O presidente Luiz Inácio Lula da Silva (PT) se reuniu nesta segunda-feira (25) com o presidente da Câmara dos Deputados, Hugo Motta (Republicanos-PB), para discutir a proposta de redução da jornada de trabalho e o fim da escala 6×1.
Após o encontro, Motta concedeu entrevista coletiva no Salão Verde da Câmara onde afirmou que há consenso sobre os principais pontos da proposta e classificou três pilares como “inegociáveis”.
“Começamos essa discussão com questões que são inegociáveis e chegamos ao final desse trabalho com esses pilares bastante consolidados e mantidos”, disse.
Segundo ele, o texto do relator deve prever a redução da jornada semanal de 44 para 40 horas.
“O primeiro ponto, tratando da redução da jornada de trabalho. Estamos garantindo que iremos reduzir de 44 horas para 40 horas semanais. Isso estará no texto do relator”, afirmou.
Motta também disse que o fim da escala 6×1 está assegurado.
“Também, para nós, é inegociável a questão do fim da escala 6×1. Estamos aqui garantindo que os trabalhadores brasileiros passarão a ter, com a aprovação dessa PEC, a redução da escala. Nós acabaremos com a escala 6×1 e garantiremos dois dias de folga para os trabalhadores.”Ele acrescentou que as mudanças não terão impacto nos salários.
“Aquilo que também para nós é inegociável é fazer tanto a redução da escala quanto da jornada sem ter redução salarial. Esses três pontos são inegociáveis para a Câmara dos Deputados e para o governo.”
Transição de um ano
Apesar do consenso sobre o conteúdo, Motta indicou que o texto deve prever um período de transição para a redução da jornada.
Segundo ele, a proposta será implementada de forma escalonada ao longo de um ano.
“O relator trará o texto logo mais já fazendo, após 60 dias da promulgação da PEC, já faremos a redução de 2 horas imediatamente. Após 12 meses, mais 2 horas. A transição se dará em um ano.”
A previsão contraria a posição defendida por Lula, que tem se manifestado contra a adoção de uma transição longa.
Na última sexta-feira (22), o presidente disse que a redução deveria ser feita de forma imediata.

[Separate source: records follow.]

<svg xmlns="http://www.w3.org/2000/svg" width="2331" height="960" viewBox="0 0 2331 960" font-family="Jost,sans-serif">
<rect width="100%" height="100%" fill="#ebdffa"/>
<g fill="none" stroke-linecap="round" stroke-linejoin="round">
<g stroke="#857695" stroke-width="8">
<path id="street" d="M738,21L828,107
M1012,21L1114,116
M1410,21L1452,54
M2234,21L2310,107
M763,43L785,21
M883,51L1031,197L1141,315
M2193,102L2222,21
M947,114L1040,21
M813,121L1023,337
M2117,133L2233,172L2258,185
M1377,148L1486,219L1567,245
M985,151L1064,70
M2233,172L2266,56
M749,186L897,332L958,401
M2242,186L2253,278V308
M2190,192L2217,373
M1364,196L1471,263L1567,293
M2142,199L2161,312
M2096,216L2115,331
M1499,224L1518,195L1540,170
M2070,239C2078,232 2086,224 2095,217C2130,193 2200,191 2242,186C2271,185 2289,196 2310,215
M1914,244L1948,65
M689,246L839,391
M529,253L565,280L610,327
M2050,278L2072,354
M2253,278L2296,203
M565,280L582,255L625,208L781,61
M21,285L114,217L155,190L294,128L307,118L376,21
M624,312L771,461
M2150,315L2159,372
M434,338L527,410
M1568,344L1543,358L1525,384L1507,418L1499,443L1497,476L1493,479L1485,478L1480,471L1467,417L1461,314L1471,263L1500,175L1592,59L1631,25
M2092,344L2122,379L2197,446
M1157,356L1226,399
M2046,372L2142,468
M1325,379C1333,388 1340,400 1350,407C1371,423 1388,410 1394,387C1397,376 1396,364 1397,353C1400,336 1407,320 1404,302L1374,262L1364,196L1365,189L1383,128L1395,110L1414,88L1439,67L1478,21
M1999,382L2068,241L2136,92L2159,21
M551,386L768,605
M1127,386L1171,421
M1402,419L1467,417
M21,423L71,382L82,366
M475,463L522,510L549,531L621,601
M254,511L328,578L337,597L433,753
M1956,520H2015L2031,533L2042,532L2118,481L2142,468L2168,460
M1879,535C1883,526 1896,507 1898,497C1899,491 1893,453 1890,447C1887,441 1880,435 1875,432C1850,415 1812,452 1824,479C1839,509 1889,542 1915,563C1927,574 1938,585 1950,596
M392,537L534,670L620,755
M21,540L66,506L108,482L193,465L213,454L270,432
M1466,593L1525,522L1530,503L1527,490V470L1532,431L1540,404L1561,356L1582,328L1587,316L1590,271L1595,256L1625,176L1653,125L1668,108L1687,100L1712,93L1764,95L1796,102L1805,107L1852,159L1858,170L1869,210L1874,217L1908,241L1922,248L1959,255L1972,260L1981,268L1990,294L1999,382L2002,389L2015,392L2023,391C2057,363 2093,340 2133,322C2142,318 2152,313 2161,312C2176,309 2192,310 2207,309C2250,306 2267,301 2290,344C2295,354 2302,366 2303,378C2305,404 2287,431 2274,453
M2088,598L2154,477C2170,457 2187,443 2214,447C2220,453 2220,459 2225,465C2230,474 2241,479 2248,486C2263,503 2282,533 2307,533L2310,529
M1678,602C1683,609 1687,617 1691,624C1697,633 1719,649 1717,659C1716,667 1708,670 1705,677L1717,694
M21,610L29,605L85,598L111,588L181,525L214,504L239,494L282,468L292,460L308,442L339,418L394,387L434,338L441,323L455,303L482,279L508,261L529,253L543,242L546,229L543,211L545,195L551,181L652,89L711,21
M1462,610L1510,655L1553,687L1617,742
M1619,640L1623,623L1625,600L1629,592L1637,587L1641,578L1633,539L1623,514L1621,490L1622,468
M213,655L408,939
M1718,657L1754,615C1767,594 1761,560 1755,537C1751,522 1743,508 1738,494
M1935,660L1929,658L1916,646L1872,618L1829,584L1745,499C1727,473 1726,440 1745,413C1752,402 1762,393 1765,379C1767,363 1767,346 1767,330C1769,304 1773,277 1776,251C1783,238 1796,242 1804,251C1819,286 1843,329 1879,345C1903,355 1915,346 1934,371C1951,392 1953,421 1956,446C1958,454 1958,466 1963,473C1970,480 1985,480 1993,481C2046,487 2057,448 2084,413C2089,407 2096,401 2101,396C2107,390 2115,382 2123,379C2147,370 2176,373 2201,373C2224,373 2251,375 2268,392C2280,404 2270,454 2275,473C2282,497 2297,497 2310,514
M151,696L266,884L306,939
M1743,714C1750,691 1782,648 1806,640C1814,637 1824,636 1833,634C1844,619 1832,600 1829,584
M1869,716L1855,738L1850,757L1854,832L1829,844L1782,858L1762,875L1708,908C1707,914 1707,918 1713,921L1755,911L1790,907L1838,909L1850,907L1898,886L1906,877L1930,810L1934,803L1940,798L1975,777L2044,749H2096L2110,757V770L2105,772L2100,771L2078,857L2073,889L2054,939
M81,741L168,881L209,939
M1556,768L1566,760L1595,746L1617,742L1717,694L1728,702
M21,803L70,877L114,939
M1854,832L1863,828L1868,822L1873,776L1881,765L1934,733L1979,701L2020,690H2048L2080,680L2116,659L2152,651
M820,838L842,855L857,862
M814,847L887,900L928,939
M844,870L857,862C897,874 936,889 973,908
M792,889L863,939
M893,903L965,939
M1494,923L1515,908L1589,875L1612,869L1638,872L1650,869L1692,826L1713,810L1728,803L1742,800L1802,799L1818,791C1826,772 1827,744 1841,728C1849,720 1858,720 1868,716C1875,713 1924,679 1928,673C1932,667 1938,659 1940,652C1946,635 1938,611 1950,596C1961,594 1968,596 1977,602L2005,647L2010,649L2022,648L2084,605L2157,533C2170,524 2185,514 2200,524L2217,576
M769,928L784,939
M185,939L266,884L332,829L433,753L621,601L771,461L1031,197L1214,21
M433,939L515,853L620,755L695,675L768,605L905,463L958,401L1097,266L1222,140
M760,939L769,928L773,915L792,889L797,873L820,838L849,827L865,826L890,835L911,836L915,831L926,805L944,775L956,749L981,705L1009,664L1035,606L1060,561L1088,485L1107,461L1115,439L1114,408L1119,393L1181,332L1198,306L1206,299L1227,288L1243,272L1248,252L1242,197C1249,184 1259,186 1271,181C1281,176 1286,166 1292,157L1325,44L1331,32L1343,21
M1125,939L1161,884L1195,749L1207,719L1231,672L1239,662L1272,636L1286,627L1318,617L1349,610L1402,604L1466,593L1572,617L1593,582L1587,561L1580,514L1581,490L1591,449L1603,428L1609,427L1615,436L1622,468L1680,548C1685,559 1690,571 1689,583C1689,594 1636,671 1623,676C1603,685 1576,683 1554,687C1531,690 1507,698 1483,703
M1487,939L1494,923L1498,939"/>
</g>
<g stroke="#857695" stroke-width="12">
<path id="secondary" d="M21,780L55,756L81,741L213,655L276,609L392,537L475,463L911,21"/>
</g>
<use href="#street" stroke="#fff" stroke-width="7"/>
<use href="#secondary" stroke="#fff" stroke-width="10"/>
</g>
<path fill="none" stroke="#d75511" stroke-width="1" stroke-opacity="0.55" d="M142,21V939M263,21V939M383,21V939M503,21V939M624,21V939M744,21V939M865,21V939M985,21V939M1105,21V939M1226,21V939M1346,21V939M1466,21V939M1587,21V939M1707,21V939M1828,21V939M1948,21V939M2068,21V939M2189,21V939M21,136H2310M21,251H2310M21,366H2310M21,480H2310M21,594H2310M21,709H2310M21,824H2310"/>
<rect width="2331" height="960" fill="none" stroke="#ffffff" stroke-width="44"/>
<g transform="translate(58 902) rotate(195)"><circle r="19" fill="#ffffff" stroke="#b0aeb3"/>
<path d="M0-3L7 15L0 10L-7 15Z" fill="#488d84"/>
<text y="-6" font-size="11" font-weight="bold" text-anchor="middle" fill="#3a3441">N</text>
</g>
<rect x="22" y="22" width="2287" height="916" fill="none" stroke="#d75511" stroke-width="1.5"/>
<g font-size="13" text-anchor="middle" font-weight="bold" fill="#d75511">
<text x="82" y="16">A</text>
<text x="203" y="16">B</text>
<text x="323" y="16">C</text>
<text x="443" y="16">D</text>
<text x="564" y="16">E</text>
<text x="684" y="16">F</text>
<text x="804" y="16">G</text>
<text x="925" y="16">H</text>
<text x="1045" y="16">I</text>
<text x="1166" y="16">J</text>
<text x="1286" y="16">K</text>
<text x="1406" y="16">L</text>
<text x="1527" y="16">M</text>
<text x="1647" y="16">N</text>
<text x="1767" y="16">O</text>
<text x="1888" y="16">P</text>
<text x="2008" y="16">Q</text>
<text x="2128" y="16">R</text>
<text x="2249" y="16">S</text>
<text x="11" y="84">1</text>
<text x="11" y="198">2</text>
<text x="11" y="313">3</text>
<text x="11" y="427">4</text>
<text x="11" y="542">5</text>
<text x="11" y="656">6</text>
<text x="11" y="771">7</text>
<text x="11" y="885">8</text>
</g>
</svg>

“Nós defendemos que a redução seja de uma vez. De 44 (horas) para 40 (horas) e fim de papo, sem reduzir salário. Não dá para aceitar ficar quatro anos para fazer meia hora por ano. Aí é brincar de fazer redução”, afirmou.
Impacto sobre MEIs
Motta também disse que tratou com Lula de medidas para mitigar impactos da mudança sobre o mercado de trabalho.
Segundo ele, a ideia é facilitar contratações por microempreendedores individuais (MEIs).
“Tratei com o presidente da República e a nossa ideia é avançar para que o MEI possa contratar mais pessoas, já que estamos reduzindo a jornada de trabalho, para buscar a formalidade do trabalho e reajuste do valor dos MEIs. O presidente está sensível ao apelo que foi feito por nós”, disse.
Próximos passos
O relator da Proposta de Emenda à Constituição (PEC), deputado Léo Prates (Republicanos-BA), deve apresentar o parecer ainda nesta semana.
A proposta prevê:
- redução da jornada para 40 horas semanais
- dois dias de descanso remunerado
- manutenção dos salários
A expectativa é que o texto seja votado na comissão especial e, em seguida, no plenário da Câmara. Se aprovado, seguirá para análise do Senado.
Contexto
Paralelamente à PEC, o governo apresentou um projeto de lei sobre o tema, que trata da jornada e da escala de trabalho sem alterar a Constituição.
A proposta enfrenta resistência de representantes do setor produtivo, que apontam aumento de custos, e de economistas, que defendem que a medida seja acompanhada por ganhos de produtividade.